El hombre es el único animal racional. Consecuentemente, los nombres apelativos masculinos, cuando se emplean en plural, pueden incluir en su designación a seres de uno y otro sexo: Los hombres prehistóricos se vestían con pieles de animales; (de la referencia no quedan excluidas las mujeres prehistóricas). Así, con la expresión los alumnos podemos referirnos a un colectivo formado exclusivamente por alumnos varones, pero también a un colectivo mixto, formado por chicos y chicas, en la que no debe verse intención discriminatoria alguna, sino la aplicación de la ley lingüística de la economía expresiva.
A pesar de ello, en los últimos tiempos, por razones de corrección política, y no lingüística, se está extendiendo la costumbre de hacer explícita en estos casos la alusión a ambos sexos. Por tanto, deben evitarse, ya que generan dificultades sintácticas y de concordancia, y complican innecesariamente la redacción y lectura de los textos.
Solo cuando la oposición de sexos es un factor relevante en el contexto es necesaria la presencia explícita de ambos géneros: El desarrollo evolutivo es similar en los niños y las niñas de esa edad.

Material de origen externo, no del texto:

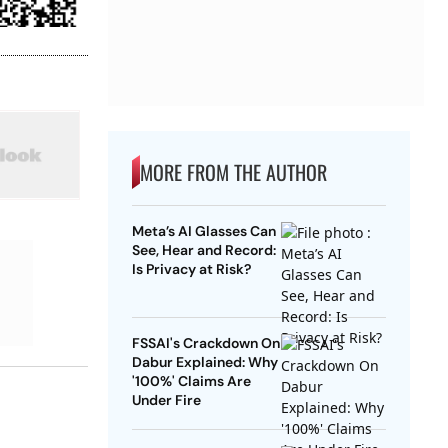
MORE FROM THE AUTHOR
Meta’s AI Glasses Can
See, Hear and Record:
Is Privacy at Risk?
FSSAI's Crackdown On
Dabur Explained: Why
'100%' Claims Are
Under Fire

Por otra parte, el afán por evitar esa supuesta discriminación lingüística, unido al deseo de mitigar la pesadez en la expresión provocada por tales repeticiones, ha suscitado la creación de soluciones artificiosas que contravienen las normas de la gramática: las y los campesinos.

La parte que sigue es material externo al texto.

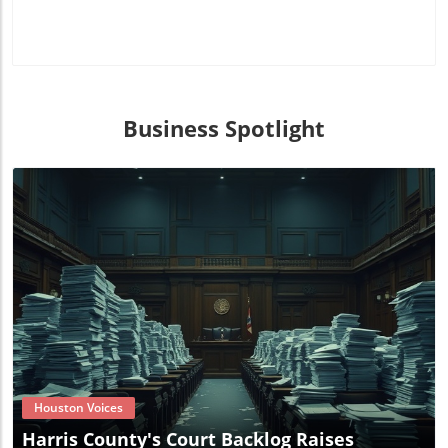
Business Spotlight
Blog Image
Houston Voices
Harris County's Court Backlog Raises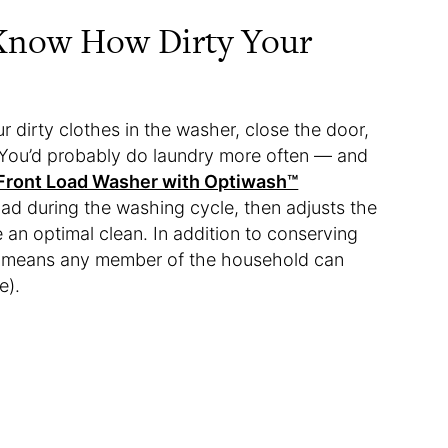
 Know How Dirty Your
 dirty clothes in the washer, close the door,
. You’d probably do laundry more often — and
Front Load Washer with Optiwash™
load during the washing cycle, then adjusts the
 an optimal clean. In addition to conserving
re means any member of the household can
e).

Además, para evitar las engorrosas repeticiones, ha comenzado a usarse el símbolo de la arroba (@) como recurso gráfico para integrar en una sola palabra las formas masculina y femenina del sustantivo, ya que este signo parece incluir en su trazo las vocales a y o: l@s chic@s. Este símbolo no es un signo lingüístico y, por ello, su uso en estos casos es inadmisible desde el punto de vista normativo; a esto se añade la imposibilidad de aplicar esta fórmula integradora en muchos casos sin dar lugar a graves inconsistencias, como ocurre en Día del Niñ@, donde la contracción del solo es válida para el masculino niño.
Actividades
1. Responde.
¿Qué entiendes por ley lingüística de la economía expresiva?
2. Busca ejemplos de textos que contravienen las normas de la gramática y corrígelos.